In that context, Mayor John Cranley unveiled his $412 million general fund budget proposal last week. It bridges the deficit in various ways, though major cuts are averted.
That’s thanks in part to a $25 million emergency bond issue to support basic services expenditures that faced elimination due to declining revenues, including police, fire, and health services. The money is authorized as a one-time source for the fiscal year 2021 general fund operating budget.
Better news on the budget front came Tuesday when Hamilton County said it will disburse $17 million in CARES Act money to the city.

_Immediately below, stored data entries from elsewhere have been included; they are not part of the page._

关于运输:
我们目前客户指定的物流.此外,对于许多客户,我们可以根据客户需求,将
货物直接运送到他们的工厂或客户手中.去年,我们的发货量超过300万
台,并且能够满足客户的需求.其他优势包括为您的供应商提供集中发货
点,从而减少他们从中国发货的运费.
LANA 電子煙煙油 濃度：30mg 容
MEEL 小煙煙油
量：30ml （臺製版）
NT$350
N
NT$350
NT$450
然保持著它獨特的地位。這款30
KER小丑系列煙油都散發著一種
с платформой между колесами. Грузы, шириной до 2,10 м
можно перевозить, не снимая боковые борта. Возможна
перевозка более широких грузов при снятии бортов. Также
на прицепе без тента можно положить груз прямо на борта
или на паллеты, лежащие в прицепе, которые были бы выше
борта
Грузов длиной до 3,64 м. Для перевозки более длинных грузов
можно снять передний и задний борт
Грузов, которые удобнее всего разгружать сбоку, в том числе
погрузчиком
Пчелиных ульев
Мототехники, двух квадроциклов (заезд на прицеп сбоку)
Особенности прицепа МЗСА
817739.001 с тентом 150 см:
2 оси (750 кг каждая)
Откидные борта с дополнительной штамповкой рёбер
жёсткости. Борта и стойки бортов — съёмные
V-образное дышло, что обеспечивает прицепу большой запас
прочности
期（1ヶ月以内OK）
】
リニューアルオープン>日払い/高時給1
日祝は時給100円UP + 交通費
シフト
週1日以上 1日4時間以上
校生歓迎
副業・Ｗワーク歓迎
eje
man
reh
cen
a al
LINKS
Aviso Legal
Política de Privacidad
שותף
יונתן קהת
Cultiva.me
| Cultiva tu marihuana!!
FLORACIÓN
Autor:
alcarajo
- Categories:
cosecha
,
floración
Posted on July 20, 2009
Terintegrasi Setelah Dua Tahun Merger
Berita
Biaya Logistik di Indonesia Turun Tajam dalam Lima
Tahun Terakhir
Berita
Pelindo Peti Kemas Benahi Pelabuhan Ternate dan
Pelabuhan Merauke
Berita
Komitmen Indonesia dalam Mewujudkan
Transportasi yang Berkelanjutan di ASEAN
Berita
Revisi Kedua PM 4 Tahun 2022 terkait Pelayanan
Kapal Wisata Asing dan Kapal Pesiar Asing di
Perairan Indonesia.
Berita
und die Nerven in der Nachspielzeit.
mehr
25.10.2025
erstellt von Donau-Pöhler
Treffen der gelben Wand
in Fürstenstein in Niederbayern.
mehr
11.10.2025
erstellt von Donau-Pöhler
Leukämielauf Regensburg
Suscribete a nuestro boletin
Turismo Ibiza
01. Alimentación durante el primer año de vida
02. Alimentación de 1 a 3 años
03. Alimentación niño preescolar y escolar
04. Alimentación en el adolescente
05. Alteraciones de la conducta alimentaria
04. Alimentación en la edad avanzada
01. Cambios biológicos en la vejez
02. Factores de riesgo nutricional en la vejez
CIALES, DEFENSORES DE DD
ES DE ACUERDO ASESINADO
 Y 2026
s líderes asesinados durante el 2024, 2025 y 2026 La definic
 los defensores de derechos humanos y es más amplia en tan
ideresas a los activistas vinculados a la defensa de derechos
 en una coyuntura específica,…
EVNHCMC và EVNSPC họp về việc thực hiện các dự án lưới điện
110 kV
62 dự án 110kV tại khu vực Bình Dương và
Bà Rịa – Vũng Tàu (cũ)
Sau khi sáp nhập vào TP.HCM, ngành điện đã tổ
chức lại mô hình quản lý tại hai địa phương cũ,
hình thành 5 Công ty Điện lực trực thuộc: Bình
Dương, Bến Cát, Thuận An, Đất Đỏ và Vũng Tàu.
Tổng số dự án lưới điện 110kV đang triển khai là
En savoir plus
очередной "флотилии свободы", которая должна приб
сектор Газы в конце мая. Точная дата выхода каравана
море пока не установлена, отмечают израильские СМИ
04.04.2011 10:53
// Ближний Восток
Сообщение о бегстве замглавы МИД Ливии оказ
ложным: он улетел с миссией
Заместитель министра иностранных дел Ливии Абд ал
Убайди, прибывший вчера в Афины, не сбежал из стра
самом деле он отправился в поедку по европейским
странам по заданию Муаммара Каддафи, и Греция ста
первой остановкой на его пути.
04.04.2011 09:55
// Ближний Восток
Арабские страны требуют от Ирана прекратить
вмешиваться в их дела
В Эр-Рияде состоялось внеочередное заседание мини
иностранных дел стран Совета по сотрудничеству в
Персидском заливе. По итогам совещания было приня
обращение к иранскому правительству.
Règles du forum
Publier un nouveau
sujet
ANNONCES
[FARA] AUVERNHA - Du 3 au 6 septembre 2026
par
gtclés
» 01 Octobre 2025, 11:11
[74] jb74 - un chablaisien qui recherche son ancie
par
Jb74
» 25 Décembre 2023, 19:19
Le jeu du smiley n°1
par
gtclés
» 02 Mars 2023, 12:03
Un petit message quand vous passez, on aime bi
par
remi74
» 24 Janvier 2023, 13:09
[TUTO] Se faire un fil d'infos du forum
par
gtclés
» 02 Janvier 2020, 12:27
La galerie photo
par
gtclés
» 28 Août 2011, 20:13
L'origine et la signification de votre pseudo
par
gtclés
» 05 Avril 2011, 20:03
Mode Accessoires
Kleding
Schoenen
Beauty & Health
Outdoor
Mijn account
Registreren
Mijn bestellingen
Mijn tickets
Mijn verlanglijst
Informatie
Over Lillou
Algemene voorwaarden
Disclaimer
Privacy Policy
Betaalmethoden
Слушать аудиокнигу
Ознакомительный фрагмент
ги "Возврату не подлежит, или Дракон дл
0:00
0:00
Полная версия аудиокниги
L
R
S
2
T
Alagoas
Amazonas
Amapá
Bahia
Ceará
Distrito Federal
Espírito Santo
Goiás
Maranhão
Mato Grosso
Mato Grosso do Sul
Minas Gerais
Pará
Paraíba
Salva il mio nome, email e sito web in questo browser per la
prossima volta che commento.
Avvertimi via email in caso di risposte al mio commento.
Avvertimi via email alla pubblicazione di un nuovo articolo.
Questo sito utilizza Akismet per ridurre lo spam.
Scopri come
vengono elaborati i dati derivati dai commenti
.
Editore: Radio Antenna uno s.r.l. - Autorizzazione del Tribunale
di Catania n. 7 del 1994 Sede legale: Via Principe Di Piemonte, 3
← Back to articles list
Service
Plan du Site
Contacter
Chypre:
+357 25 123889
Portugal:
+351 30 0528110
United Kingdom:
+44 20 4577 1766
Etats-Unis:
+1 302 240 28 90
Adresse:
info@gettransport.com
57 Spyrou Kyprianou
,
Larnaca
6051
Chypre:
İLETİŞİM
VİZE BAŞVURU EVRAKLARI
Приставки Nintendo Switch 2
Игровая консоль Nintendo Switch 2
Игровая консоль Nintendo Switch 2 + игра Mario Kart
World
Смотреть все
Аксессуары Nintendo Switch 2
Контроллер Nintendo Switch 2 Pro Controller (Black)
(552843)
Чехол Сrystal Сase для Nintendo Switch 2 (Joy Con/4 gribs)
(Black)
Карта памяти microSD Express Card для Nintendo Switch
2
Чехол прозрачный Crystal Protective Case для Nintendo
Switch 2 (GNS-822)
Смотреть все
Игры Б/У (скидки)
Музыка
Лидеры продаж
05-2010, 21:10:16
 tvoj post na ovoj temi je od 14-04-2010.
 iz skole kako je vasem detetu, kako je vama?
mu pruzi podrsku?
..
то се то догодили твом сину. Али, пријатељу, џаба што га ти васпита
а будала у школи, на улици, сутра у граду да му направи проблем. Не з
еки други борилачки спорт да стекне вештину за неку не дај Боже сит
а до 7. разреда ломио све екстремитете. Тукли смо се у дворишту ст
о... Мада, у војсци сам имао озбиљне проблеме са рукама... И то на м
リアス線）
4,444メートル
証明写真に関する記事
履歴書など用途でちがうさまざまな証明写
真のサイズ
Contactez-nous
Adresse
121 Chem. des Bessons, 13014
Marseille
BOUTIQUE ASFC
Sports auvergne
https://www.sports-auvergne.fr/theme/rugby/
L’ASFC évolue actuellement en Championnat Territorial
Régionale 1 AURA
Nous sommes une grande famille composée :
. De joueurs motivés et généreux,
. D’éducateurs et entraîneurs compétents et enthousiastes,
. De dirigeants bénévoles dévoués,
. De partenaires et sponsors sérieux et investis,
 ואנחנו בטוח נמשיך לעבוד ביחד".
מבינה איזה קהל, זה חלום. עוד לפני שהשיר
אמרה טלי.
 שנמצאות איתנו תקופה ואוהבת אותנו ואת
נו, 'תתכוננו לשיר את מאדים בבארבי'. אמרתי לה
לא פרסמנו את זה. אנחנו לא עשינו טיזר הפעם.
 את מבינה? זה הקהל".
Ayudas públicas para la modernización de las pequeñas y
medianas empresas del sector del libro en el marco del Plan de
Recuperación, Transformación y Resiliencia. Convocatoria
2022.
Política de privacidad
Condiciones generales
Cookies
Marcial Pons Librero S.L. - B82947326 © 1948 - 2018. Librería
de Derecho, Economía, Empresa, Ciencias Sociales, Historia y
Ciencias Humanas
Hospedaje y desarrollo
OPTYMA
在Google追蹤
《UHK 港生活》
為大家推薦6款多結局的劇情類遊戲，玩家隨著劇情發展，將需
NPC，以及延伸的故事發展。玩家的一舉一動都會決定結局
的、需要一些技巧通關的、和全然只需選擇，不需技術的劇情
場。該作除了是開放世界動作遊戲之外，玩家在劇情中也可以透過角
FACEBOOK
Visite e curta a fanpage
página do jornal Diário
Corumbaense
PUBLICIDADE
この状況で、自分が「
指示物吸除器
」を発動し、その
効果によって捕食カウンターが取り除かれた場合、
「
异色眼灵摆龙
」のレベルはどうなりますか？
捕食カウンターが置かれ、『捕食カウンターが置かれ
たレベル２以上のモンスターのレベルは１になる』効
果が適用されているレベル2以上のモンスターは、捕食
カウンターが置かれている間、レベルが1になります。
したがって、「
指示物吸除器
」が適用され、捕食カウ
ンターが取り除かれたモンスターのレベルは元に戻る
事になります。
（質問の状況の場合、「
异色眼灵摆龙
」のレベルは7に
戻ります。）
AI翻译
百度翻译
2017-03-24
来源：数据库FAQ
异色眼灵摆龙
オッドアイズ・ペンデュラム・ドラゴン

An emergency ordinance from Duhaney set to go before council Wednesday proposes to use that money to offset any expenditure of the emergency bonds mentioned above, saving the city on future interest payments.
Cranley’s budget notably includes a $1 million investment in the Urban League to work with small businesses that have been hurt by the shutdowns.
It also includes an increase of nearly $1 million for CPD, which already accounts for 37.1 percent of the general fund budget.
Protesters are calling for the city to ”defund the police,” but much of CPD’s budget uptick comprises wage increases built into the FOP labor agreement.
Also included are $1.4 million for the body camera contract and $400,000 in overtime costs (due in part to the protests).
To offset CPD’s budget increases, the department is delaying its next recruiting class from Nov. 2020 to June 2021, resulting in $1.2 million in savings.
CPD is also holding vacant 15 full-time equivalent civilian positions for 2021, resulting in $2.4 million in savings.